Record excerpts:
════════════════════

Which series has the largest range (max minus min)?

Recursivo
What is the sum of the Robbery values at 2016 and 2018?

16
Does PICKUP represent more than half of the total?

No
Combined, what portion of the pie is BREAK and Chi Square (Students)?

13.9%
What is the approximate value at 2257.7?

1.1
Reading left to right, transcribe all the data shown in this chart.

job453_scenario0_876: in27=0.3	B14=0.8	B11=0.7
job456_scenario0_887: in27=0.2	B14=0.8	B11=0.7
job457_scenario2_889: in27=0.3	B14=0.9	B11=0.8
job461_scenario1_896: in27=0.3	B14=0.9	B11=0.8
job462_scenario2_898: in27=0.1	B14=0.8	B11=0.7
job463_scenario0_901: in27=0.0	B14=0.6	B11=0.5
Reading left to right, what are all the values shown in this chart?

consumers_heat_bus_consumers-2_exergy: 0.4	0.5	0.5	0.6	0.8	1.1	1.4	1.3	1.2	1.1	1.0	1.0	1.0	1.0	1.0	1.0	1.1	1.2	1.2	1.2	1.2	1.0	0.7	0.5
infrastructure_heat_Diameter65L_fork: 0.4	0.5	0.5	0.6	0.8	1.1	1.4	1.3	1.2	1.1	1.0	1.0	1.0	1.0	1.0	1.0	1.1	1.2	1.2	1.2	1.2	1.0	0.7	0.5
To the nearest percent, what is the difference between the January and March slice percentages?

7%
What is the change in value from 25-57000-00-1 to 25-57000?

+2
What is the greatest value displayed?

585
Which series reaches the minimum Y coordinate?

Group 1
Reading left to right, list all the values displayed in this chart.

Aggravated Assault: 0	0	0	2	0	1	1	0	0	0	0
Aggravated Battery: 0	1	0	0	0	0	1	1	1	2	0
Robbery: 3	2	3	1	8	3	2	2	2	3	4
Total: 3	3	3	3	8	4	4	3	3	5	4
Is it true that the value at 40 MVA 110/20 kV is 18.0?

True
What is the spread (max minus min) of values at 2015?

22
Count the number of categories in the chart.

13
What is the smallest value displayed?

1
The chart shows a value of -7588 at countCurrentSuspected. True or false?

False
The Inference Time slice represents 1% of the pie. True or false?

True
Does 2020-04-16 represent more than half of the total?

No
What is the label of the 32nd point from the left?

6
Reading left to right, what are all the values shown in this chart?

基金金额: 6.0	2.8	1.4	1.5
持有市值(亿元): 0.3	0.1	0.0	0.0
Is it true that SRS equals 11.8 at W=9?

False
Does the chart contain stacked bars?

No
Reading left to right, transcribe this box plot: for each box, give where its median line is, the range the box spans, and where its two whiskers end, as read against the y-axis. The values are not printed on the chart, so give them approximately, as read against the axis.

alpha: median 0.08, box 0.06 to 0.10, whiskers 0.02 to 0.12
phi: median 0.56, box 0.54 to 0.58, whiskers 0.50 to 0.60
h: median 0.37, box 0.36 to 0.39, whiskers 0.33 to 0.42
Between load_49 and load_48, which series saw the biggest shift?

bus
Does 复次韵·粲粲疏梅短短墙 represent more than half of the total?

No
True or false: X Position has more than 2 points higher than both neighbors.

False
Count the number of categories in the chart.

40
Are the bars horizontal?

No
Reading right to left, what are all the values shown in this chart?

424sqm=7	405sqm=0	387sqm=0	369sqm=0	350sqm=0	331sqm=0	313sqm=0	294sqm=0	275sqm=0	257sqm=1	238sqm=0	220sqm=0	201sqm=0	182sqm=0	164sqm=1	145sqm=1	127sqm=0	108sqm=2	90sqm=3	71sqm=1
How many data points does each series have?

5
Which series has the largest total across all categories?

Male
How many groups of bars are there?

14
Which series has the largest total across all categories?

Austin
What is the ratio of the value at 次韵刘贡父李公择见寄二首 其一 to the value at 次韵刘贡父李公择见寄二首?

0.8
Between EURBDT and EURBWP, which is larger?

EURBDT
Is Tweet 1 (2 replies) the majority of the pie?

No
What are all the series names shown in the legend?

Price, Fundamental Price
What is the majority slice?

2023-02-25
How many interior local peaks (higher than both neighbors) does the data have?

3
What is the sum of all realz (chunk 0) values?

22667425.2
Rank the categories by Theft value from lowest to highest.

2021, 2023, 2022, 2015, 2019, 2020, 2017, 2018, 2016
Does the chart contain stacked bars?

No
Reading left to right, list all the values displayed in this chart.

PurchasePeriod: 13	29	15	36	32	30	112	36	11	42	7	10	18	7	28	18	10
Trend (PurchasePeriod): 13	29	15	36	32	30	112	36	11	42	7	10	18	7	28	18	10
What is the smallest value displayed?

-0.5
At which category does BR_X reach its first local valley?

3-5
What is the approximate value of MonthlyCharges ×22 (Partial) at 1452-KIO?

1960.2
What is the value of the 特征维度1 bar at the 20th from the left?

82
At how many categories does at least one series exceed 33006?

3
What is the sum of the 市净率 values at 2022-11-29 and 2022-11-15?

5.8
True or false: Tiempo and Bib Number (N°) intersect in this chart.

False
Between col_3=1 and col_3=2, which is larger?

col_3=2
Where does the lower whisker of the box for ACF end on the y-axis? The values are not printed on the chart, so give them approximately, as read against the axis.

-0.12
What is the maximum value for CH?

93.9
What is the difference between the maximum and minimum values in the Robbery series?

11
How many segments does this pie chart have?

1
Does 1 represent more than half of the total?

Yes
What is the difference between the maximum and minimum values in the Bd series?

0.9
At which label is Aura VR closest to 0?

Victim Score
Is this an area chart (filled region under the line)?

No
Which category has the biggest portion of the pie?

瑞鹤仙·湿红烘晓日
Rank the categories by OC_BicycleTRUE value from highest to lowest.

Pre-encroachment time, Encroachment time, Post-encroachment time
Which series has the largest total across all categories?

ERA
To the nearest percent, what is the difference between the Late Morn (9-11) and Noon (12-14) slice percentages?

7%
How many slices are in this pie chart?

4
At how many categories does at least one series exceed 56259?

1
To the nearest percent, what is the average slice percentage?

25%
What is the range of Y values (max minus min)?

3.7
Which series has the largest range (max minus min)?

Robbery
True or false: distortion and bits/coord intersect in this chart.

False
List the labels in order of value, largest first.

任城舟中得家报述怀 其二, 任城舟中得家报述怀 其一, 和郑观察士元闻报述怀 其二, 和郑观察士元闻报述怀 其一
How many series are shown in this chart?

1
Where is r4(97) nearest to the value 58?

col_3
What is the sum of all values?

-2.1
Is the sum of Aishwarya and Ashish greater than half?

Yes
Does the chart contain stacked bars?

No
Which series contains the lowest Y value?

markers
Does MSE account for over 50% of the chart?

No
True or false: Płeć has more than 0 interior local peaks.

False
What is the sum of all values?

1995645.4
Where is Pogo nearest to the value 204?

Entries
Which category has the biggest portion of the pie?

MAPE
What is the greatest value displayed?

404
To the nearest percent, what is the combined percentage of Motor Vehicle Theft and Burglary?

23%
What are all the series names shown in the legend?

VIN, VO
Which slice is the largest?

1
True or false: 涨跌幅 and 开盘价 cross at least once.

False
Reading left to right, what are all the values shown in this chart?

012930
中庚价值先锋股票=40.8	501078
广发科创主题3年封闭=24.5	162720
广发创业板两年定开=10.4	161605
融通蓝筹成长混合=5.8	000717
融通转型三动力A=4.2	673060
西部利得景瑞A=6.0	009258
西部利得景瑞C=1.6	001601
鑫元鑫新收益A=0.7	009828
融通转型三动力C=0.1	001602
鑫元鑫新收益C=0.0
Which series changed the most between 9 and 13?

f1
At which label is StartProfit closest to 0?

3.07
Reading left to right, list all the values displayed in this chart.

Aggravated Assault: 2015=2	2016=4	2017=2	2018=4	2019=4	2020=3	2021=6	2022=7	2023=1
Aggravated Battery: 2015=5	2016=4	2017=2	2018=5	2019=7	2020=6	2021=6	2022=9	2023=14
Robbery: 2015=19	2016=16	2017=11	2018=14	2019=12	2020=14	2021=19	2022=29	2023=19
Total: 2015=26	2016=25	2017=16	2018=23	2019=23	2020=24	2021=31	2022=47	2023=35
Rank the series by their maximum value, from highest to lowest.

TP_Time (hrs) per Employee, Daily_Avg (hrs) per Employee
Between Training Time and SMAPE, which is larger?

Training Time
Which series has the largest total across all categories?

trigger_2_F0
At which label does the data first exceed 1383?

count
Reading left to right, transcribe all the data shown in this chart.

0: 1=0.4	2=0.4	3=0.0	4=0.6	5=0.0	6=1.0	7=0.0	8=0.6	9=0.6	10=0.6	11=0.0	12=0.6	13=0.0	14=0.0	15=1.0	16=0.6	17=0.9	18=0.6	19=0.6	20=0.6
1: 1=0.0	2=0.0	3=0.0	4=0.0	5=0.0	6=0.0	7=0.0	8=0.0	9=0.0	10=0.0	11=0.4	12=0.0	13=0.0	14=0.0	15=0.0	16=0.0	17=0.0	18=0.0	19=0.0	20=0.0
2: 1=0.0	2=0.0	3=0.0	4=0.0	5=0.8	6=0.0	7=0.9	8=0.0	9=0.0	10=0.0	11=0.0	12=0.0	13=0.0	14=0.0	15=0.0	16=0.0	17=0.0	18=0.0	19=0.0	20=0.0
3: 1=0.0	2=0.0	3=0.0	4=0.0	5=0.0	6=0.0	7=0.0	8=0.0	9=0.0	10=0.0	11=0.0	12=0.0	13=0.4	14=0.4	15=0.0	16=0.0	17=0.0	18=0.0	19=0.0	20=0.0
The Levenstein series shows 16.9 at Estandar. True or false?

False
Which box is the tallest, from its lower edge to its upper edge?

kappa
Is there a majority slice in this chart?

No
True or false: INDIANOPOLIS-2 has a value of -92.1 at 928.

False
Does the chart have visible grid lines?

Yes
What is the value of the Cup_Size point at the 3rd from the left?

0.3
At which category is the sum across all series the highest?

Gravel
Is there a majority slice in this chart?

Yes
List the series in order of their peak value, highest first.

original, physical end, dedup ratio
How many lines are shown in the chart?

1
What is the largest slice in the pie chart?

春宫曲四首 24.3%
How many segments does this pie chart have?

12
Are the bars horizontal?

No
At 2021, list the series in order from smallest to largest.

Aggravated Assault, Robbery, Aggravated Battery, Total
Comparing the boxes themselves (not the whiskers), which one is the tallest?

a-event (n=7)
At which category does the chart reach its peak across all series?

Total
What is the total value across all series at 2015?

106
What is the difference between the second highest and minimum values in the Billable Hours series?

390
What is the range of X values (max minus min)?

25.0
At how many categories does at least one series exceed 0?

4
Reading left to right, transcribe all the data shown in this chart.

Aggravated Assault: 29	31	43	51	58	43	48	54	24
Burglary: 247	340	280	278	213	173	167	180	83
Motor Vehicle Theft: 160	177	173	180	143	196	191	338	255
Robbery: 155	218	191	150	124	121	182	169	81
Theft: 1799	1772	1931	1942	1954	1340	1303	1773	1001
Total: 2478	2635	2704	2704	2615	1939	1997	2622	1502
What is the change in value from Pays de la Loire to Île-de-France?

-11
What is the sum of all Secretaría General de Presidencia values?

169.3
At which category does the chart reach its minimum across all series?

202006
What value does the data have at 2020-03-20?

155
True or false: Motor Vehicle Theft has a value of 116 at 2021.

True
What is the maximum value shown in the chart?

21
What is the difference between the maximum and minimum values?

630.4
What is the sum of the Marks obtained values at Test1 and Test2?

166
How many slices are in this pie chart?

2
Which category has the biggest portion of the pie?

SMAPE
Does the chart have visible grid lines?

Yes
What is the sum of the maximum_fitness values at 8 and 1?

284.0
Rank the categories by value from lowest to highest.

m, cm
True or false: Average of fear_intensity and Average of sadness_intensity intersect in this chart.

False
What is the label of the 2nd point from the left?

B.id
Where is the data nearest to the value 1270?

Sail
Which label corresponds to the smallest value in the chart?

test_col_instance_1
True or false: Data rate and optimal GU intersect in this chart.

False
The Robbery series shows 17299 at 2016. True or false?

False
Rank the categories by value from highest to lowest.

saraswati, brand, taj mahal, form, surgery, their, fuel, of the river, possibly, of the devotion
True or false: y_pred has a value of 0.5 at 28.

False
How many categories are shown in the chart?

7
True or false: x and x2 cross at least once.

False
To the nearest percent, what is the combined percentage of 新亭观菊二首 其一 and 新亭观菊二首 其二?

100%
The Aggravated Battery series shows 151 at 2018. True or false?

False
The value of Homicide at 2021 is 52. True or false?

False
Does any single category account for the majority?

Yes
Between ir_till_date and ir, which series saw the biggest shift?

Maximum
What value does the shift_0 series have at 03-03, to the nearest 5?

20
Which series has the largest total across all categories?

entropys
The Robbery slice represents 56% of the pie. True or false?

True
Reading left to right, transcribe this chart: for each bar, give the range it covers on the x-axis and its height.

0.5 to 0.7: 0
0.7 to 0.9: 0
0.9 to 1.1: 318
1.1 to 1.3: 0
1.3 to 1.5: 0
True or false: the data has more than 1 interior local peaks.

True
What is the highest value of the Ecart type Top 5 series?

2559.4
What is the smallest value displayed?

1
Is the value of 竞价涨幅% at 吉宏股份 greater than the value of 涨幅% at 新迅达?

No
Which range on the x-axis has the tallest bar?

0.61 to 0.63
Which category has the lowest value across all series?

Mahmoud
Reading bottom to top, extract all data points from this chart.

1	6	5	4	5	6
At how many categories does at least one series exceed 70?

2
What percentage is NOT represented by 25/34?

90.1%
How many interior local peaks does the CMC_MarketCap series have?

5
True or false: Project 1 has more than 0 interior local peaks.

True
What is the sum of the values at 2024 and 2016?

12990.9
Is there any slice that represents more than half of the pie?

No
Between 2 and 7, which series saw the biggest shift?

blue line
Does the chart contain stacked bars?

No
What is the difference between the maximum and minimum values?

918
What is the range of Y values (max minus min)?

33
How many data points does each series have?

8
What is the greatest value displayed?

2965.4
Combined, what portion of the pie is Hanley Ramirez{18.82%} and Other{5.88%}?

════════════════════

What is required: How many lines in the data above contain the word "peaks"? Reply with only the number.

Response to this exercise: 5